** EXTRACT **
▽

But this post will show you why it’s so valuable, nonetheless.
A good financial plan keeps you focused and on track as the company grows , when new challenges arise, and when unexpected crises hit. It helps you communicate clearly with staff and investors, and build a modern, transparent business.
And there are plenty of other advantages .
We’ll explore nine of our favorites shortly. But first, let’s define exactly what we’re talking about.
What is business financial planning?
Your company’s financial plan is essentially just the financial section of your overall business plan . It applies real financial data and projections to put the rest of your business plan in context.
And crucially, it is forward-looking. While you use existing accounting figures (if you have them already) and experience to create your plan, it’s not simply a copy/paste of your accounting data. Instead, you look at your business goals and define the level of investment you’re willing to make to achieve each of these.
But this doesn’t mean that financial plans are just “made up.” If anything, this section of your business plan is the most grounded in reality.
As Elizabeth Wasserman writes for Inc :
“A business plan is all conceptual until you start filling in the numbers and terms. The sections about your marketing plan and strategy are interesting to read, but they don't mean a thing if you can't justify your business with good figures on the bottom line.
The financial section of a business plan is one of the most essential components of the plan, as you will need it if you have any hope of winning over investors or obtaining a bank loan. Even if you don't need financing, you should compile a financial forecast in order to simply be successful in steering your business.”
The importance of financial planning in business
This probably won’t come as a surprise to most readers, but financial planning is essential to building a successful business. Your business plan dictates how you plan to do business over the next month, quarter, year, or longer - depending on how far out you plan.
It includes an assessment of the business environment, your goals, resources needed to reach these goals, team and resource budgets, and highlights any risks you might face. While you can’t guarantee that everything will play out exactly as planned, this exercise prepares you for what’s to come.
We’ll look at the precise individual benefits next, but suffice it to say that, without a clear financial plan, you’re basically just hoping for the best .
9 benefits of financial planning for business
So what exactly can you hope to gain from business financial planning? The benefits of business planning are probably endless, but here are nine clear advantages.
1. Clear company goals
This is really the starting point for your whole financial plan. What is the company supposed to achieve in the next quarter, year, three years, and so on?
Early on, you’ll want to establish that there is a real need for your business , and that your business fills this need. This is also known as “product/market fit.” For many startups, the first several years may be devoted to building a product and establishing that product/market fit. So this would be your chief one-to-two year goal, with smaller checkpoints along the way.

△

** DATASET EXTRACT **
▽

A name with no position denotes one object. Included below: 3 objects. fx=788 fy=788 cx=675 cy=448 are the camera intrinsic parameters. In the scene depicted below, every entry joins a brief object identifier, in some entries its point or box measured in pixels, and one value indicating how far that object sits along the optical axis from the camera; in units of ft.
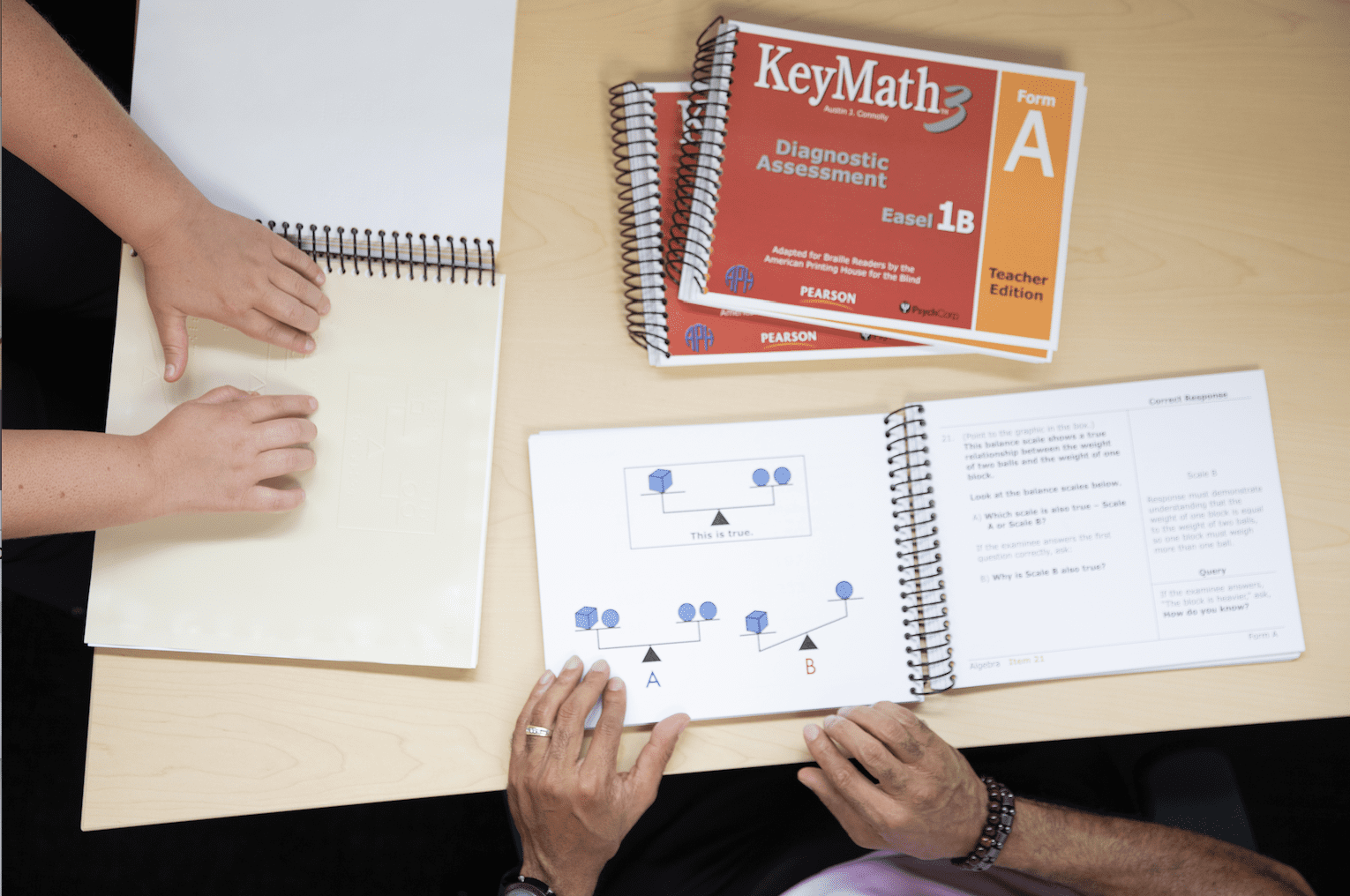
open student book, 2.63
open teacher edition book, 2.76
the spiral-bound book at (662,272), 2.79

△

** WORK INSTRUCTIONS **
In the business financial planning article, give the passage from "Your company’s financial" up to and including "each of these." again, swapping "accounting" for "bookkeeping".

** EXERCISE RESULT **
Your company’s financial plan is essentially just the financial section of your overall business plan . It applies real financial data and projections to put the rest of your business plan in context.
And crucially, it is forward-looking. While you use existing bookkeeping figures (if you have them already) and experience to create your plan, it’s not simply a copy/paste of your bookkeeping data. Instead, you look at your business goals and define the level of investment you’re willing to make to achieve each of these.